---
Malam itu aku tidur di sofa ruang tengah. Sekitar pukul dua dini hari, aku terbangun karena suara batuk. Haus juga. Aku melangkah pelan menuju dapur, tapi pandanganku terhenti saat melihat pintu kamar Ayah sedikit terbuka.
Dari celah itu, kulihat Ayah duduk di ranjang. Tubuhnya masih lemas, dan Bu Santi duduk di sampingnya.
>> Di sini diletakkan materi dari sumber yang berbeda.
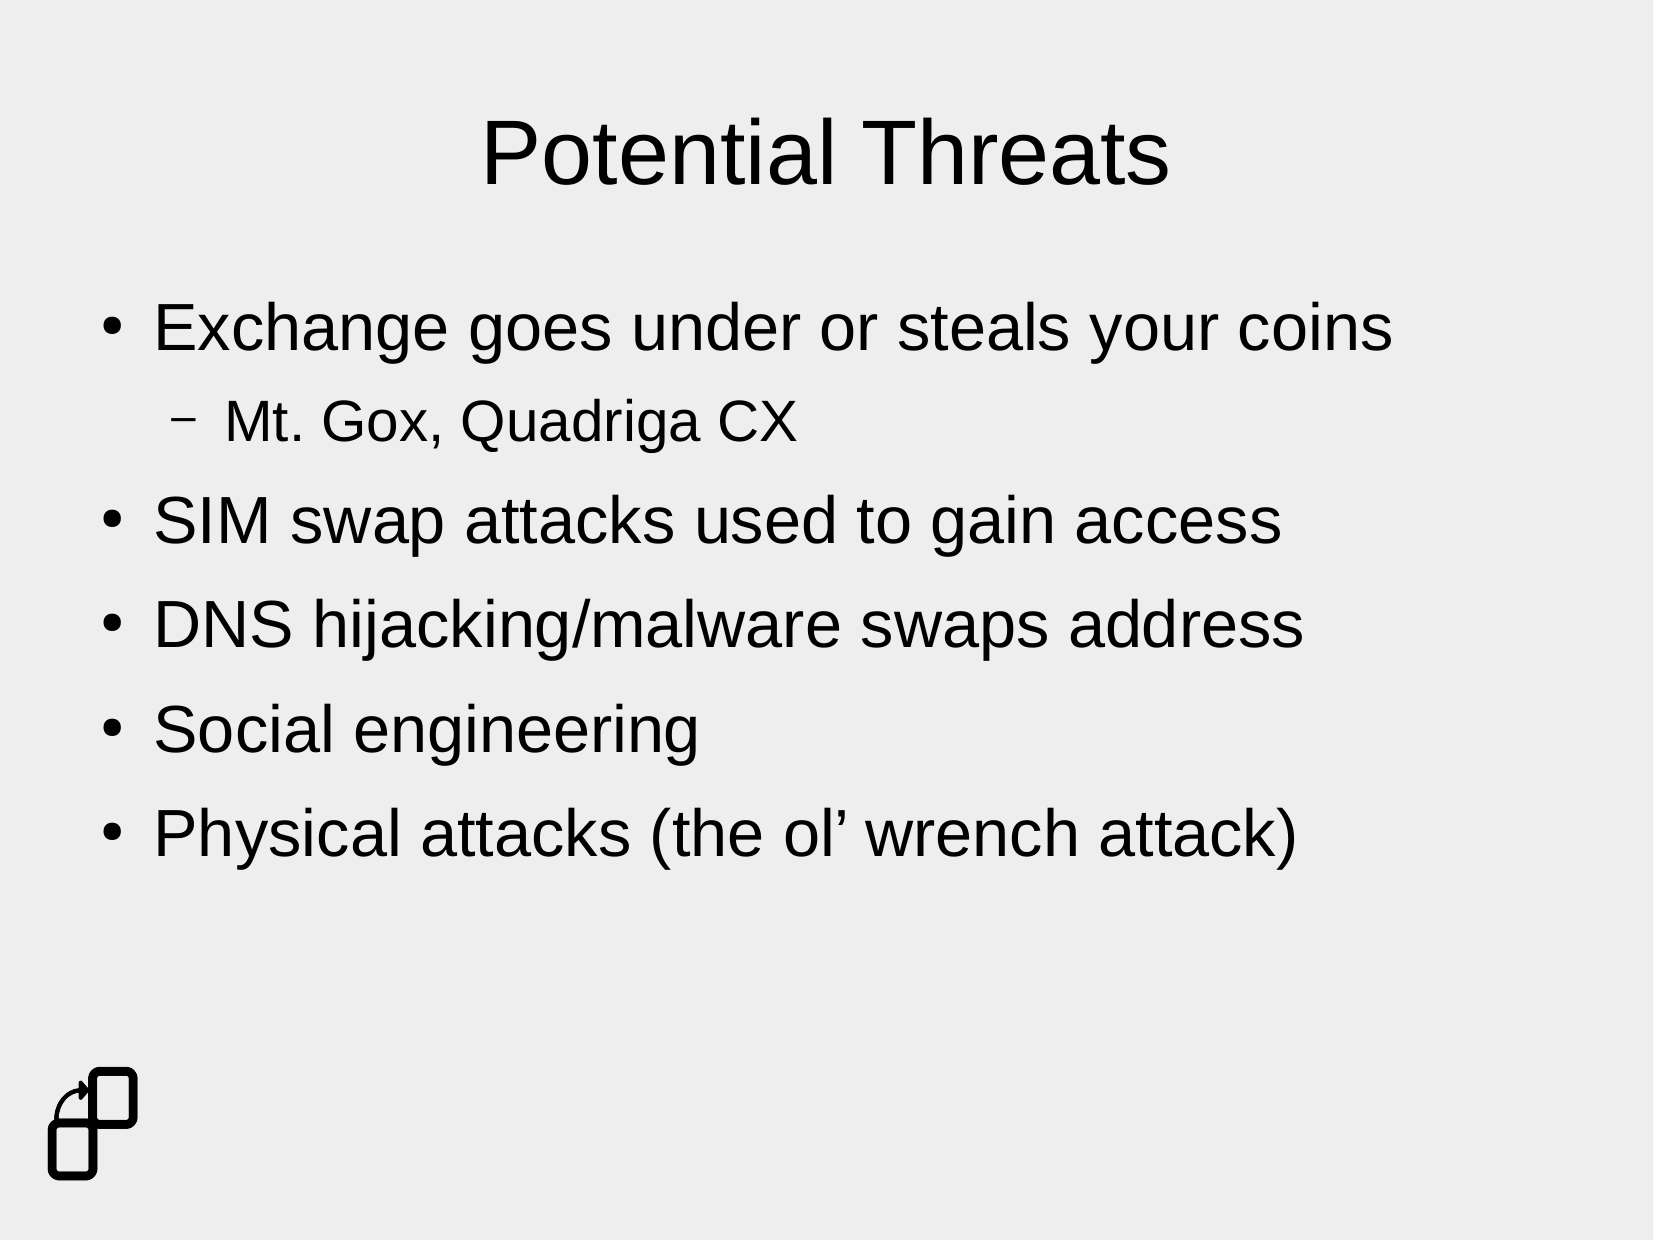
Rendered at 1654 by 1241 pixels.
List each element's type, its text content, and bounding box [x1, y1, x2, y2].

title Potential Threats [82, 49, 1571, 257]
picture [30, 1062, 153, 1186]
list Exchange goes under or steals your coins Mt. Gox, Quadriga CX SIM swap attacks used to gain access DNS hijacking/malware swaps address Social engineering Physical attacks (the ol’ wrench attack) [82, 290, 1571, 1010]
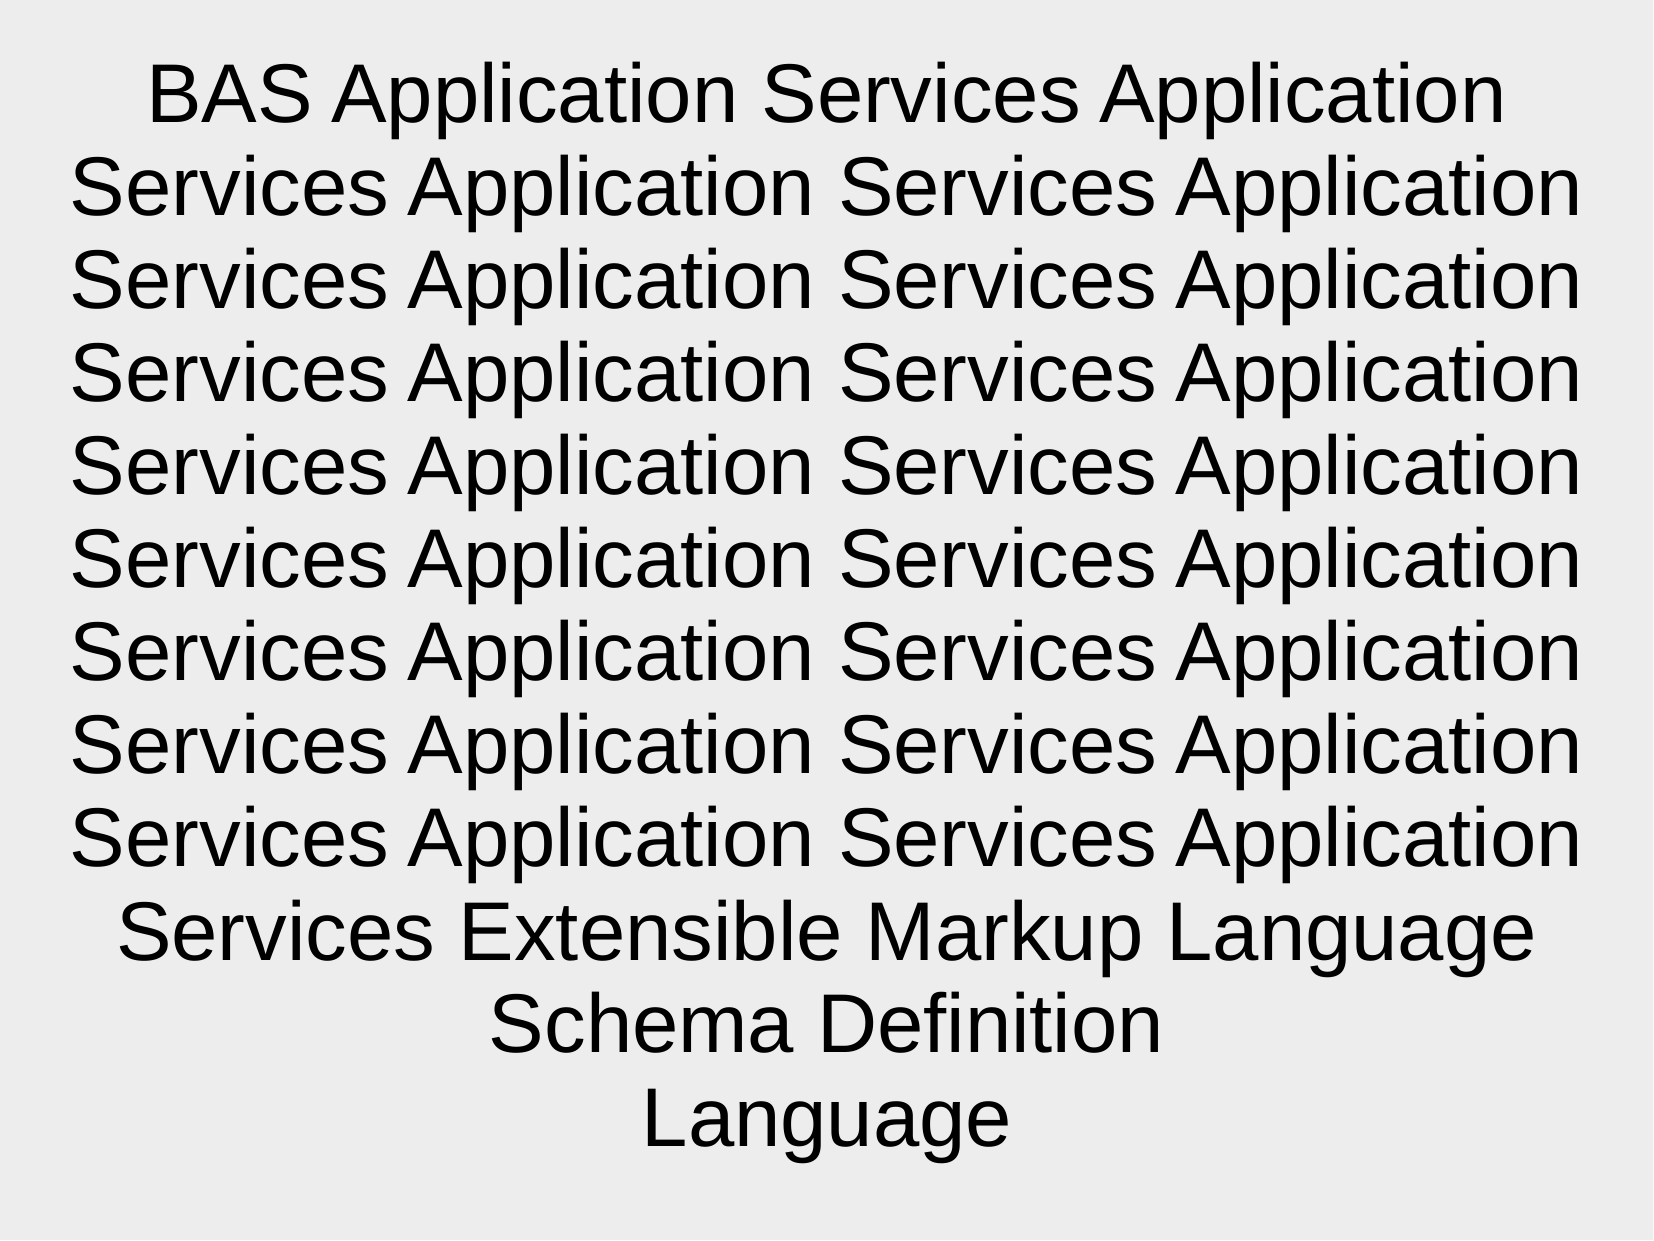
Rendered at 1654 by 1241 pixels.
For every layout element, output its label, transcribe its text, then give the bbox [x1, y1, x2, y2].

text_box BAS Application Services Application Services Application Services Application Services Application Services Application Services Application Services Application Services Application Services Application Services Application Services Application Services Application Services Application Services Application Services Application Services Application Services Application Services Extensible Markup Language Schema Definition Language [0, 40, 1654, 1169]
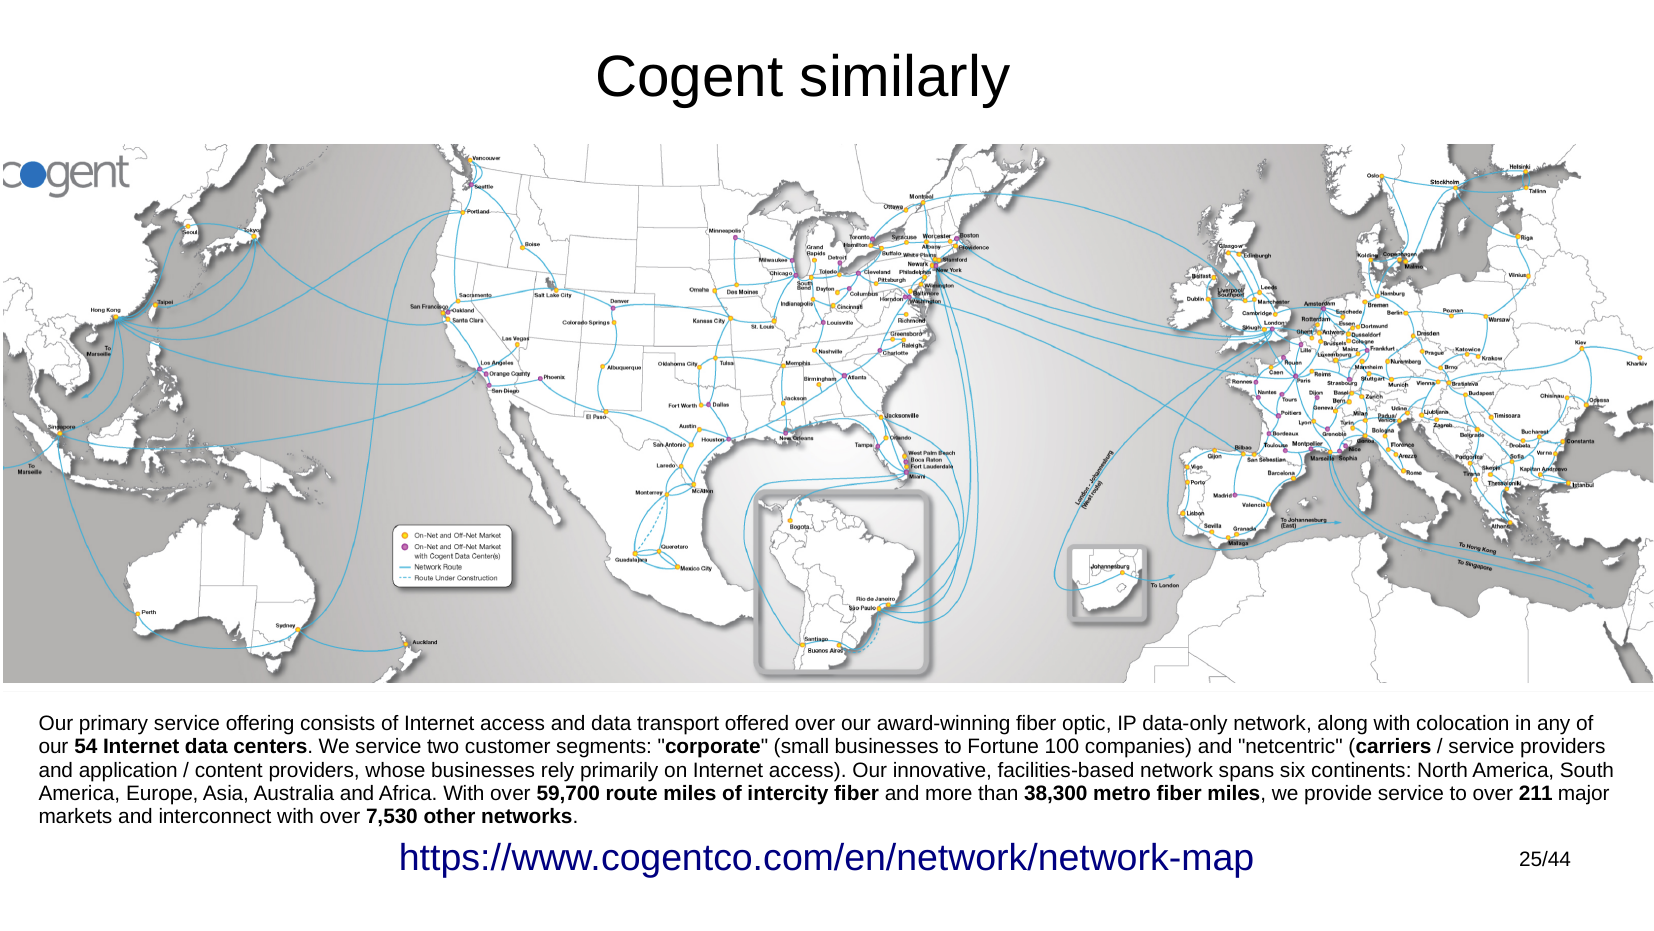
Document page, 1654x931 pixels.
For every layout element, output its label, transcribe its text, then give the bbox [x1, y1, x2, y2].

text_box Our primary service offering consists of Internet access and data transport offered over our award-winning fiber optic, IP data-only network, along with colocation in any of our 54 Internet data centers. We service two customer segments: "corporate" (small businesses to Fortune 100 companies) and "netcentric" (carriers / service providers and application / content providers, whose businesses rely primarily on Internet access). Our innovative, facilities-based network spans six continents: North America, South America, Europe, Asia, Australia and Africa. With over 59,700 route miles of intercity fiber and more than 38,300 metro fiber miles, we provide service to over 211 major markets and interconnect with over 7,530 other networks. [23, 704, 1630, 910]
picture [3, 126, 1654, 692]
title Cogent similarly [59, 0, 1548, 126]
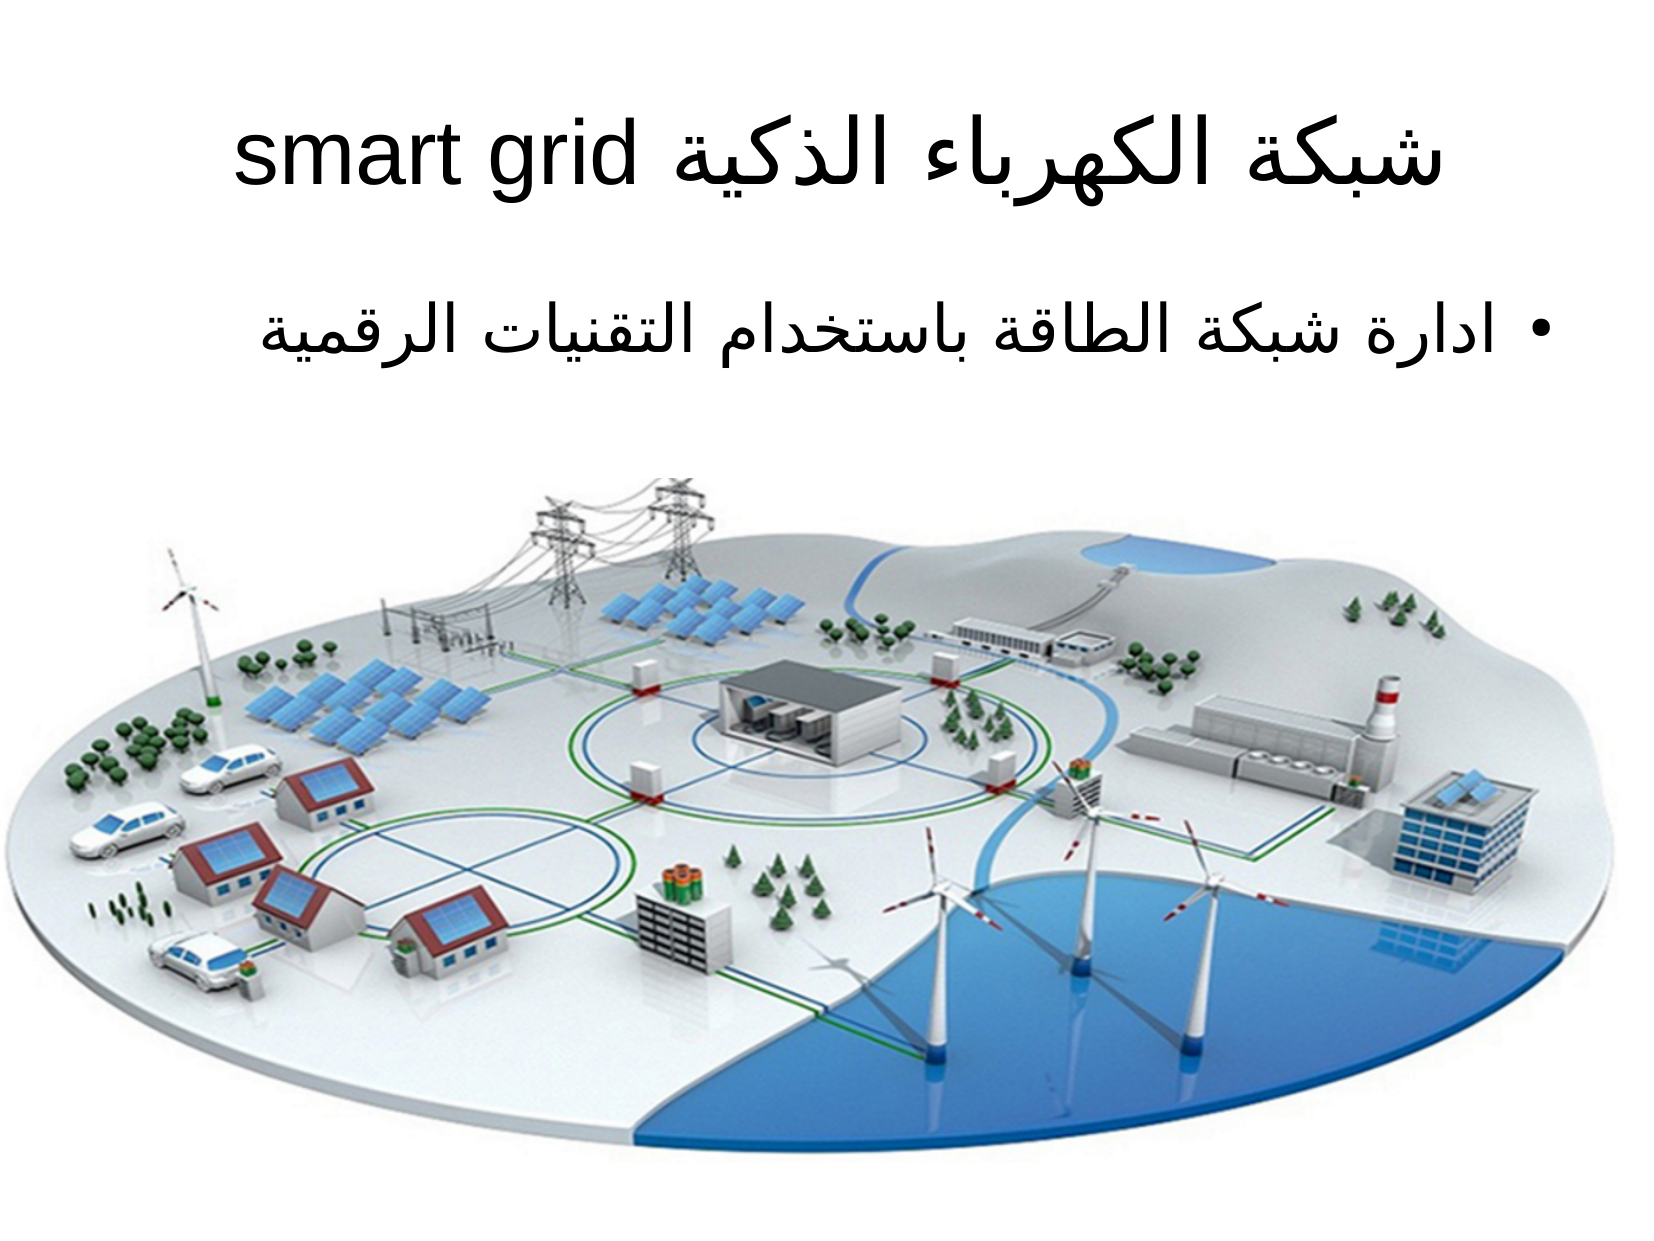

Ia mengusap punggung Ayah dengan pelan.
"Aku lelah, San," gumam Ayah, suaranya hampir tak terdengar.
"Bersandar saja, Mas," jawab Bu Santi sambil menawarkan bahunya.
Dan Ayah pun menyandarkan kepala di bahu istrinya. Diam. Tenang. Seperti anak kecil yang akhirnya menemukan pelukan.
Aku berdiri kaku. Dada sesak. Tapi bukan karena marah---karena aku akhirnya mengerti.
Ayah bukan hanya butuh perawatan fisik. Ia butuh seseorang untuk berbagi diam, berbagi lelah, berbagi ketakutan tua. Dan itu bukan peranku lagi. Aku bukan pendamping. Aku anak.
---
Pagi harinya, Ayah sudah bisa tersenyum kecil. Kami sarapan bersama. Suasana hangat, tak lagi seperti dua kutub yang enggan bersentuhan.
Aku membantu Bu Santi di dapur. Membuat teh panas, memotong buah, dan mengobrol ringan. Sesekali kami tertawa kecil. Perlahan... dinding di hatiku mulai runtuh.